PROBLEM TO WORK ON: Each line below that holds the string "give" counts once; report the total and nothing else.

= = = = =

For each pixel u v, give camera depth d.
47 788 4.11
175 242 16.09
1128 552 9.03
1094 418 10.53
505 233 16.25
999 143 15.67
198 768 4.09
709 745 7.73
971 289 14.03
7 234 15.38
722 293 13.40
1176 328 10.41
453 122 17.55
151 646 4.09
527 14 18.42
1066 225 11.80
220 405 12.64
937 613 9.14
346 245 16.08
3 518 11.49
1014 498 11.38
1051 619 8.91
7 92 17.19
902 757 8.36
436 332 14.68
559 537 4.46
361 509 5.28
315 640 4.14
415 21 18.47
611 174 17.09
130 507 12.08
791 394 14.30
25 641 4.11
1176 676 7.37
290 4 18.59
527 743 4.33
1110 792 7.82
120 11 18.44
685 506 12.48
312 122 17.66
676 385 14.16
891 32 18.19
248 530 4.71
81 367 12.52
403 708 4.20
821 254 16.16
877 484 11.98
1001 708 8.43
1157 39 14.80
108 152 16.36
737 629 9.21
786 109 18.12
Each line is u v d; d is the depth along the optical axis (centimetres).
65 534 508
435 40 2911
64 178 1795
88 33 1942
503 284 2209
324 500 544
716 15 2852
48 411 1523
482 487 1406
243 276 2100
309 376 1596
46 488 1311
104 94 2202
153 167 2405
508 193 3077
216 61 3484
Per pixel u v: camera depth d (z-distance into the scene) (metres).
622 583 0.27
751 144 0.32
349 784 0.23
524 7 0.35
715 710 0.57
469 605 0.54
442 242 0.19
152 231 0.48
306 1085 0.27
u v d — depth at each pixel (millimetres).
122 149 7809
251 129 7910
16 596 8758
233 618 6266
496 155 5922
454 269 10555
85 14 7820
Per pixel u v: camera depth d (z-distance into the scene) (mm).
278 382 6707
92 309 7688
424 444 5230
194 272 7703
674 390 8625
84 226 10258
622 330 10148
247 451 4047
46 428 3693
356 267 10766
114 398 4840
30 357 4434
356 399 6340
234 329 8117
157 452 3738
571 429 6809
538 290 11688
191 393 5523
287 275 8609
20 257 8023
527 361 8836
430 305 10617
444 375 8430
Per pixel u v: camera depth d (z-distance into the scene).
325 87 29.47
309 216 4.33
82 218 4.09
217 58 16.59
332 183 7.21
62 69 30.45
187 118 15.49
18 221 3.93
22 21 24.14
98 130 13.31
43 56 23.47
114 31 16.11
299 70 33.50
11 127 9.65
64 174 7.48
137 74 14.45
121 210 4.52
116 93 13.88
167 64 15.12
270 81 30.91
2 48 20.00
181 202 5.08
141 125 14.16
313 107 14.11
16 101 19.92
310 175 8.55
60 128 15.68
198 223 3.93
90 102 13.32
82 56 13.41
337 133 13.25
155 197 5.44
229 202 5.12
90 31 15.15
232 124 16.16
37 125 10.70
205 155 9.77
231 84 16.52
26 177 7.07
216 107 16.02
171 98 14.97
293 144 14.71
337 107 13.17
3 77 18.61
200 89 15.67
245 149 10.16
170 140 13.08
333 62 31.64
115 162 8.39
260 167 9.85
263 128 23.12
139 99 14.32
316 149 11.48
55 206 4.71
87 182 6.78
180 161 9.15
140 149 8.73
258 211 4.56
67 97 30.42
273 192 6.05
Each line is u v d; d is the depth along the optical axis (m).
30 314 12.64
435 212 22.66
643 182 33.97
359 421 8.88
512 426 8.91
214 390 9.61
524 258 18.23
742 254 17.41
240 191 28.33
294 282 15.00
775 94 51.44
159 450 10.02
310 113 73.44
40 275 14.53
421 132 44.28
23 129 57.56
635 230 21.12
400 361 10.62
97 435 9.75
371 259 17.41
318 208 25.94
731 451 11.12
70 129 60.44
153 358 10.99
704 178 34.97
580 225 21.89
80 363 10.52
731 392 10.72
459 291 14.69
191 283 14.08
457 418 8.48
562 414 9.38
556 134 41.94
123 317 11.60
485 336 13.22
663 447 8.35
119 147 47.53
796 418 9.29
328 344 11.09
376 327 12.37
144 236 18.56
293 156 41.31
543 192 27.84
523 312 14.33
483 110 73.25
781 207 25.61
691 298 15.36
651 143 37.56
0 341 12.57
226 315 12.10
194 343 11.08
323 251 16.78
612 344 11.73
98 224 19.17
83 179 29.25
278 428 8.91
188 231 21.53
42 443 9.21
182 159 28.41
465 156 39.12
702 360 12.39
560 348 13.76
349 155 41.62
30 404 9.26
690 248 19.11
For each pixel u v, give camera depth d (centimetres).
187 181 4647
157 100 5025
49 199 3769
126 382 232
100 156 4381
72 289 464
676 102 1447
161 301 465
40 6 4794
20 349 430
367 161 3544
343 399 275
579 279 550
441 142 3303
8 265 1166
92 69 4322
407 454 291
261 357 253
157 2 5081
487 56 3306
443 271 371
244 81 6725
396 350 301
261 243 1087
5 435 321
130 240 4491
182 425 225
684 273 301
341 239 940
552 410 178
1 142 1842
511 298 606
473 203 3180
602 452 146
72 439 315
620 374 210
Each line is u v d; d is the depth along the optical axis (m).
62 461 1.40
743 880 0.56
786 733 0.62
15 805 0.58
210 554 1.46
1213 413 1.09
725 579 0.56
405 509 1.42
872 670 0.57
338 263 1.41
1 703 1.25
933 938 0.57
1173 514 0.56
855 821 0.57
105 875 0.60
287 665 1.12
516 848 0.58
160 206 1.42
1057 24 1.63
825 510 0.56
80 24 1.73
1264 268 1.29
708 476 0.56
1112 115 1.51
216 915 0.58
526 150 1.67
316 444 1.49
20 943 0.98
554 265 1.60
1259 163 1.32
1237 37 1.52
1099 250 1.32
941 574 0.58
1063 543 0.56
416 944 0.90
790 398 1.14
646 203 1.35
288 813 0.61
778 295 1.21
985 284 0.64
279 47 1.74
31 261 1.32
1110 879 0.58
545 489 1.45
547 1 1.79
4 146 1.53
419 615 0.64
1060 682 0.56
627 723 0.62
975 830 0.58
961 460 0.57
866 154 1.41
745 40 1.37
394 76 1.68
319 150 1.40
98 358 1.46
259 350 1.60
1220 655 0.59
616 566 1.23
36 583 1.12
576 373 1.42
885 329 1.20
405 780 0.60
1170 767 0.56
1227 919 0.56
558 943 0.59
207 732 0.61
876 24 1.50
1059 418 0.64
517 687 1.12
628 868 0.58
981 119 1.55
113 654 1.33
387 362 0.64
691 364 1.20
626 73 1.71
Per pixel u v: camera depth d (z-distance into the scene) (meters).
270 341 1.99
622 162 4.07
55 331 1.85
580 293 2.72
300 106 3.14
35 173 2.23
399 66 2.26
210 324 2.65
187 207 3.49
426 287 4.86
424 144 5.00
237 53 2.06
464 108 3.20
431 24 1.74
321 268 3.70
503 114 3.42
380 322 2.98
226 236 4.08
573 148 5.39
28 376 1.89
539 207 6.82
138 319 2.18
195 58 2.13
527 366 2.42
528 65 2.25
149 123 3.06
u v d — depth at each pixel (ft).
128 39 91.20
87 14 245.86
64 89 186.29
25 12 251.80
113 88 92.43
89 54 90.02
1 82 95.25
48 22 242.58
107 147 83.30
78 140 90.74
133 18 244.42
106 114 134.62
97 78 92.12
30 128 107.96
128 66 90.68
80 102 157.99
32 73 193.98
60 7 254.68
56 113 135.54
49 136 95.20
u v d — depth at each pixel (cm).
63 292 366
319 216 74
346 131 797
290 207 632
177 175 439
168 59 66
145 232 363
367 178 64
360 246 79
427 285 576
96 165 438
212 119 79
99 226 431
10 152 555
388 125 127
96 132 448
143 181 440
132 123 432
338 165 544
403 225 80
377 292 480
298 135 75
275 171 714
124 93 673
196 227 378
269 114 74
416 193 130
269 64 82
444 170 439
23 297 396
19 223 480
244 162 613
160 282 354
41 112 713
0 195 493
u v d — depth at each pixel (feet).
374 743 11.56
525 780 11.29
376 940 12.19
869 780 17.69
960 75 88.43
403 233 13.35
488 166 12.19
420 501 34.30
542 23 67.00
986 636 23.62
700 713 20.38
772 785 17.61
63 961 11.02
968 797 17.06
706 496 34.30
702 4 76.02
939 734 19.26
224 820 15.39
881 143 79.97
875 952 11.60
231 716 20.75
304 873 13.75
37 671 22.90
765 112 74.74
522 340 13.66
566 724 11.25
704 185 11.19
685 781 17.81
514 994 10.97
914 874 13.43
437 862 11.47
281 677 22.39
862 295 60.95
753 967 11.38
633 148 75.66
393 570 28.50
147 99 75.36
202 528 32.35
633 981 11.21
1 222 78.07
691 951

= = = = =

OUTPUT OF THE EXERCISE: 2